Looks like a new test case scenario for libraries that handle time/date.



Well at least the datetime library would be a perfectly reasonable place to handle leap seconds. The place that outputs the timestamp to a human readable format wouldn’t at all be that hard pressed to add a second when printing out the local time with timezone considered. It really wouldn’t add that much complexity.

Could you imagine if anyone was stupid enough to think the right place to handle such a thing was the internal counter of seconds rather than the datetime library though? Ha! That’d be ridiculous right! Imagine all the bugs if someone put something that’s only relevant to local timezone time printing there! It’d cause so many unexpected bugs!


Am I misreading something, or isn't that already in 1,000 years?

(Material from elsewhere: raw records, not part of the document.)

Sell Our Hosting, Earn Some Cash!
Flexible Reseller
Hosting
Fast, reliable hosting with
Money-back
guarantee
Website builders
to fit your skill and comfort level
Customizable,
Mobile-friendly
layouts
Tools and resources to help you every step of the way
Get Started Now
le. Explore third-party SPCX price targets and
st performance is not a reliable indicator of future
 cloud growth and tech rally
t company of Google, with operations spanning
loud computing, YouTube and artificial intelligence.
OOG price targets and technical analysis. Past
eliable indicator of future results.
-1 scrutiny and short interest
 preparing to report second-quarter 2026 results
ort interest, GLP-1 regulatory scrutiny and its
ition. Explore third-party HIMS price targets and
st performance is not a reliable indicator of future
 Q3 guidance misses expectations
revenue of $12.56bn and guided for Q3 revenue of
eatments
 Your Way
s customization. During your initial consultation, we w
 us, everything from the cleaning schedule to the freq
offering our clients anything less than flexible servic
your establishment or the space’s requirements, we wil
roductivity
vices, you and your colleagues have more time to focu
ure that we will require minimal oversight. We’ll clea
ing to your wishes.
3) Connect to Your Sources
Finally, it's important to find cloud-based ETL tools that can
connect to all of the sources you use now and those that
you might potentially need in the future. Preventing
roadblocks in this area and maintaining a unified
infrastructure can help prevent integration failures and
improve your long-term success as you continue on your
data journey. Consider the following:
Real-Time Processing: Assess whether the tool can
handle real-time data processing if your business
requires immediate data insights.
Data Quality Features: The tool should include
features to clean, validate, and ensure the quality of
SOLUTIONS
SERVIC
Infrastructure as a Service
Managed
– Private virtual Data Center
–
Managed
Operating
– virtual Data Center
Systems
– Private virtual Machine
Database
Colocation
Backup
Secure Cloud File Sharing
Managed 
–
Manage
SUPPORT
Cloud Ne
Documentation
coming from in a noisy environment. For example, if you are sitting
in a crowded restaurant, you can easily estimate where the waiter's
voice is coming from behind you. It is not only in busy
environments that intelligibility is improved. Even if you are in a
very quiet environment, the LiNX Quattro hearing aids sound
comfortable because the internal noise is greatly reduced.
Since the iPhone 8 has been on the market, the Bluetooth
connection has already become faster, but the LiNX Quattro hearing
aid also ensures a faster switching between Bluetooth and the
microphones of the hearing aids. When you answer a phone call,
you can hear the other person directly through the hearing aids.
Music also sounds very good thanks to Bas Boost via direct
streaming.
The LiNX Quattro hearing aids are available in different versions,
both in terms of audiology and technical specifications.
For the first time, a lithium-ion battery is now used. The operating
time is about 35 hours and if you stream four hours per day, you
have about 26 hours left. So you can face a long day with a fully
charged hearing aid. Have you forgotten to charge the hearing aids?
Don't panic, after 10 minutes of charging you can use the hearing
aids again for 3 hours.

You are correct, I made a typo in the grandparent comment - it should have been 1k years. Unfortunately I can no longer edit.


At 10^78 years we could use 512 bit time stamps and be safe from overflow and measure all the way down to Planck time.


Time is so /weird/ that I don't know how computers will ever wrangle it comprehensively.

Just consider the weird but valid scenario in relativity where A can occur before B, B before C, and C before A. I'm not sure how you would wrangle something like that in a data format.


Can that happen in relativity? How?


I’m guessing for different observers. No idea how for a single observer all those could possibly be true


Insertion of a leap second every month.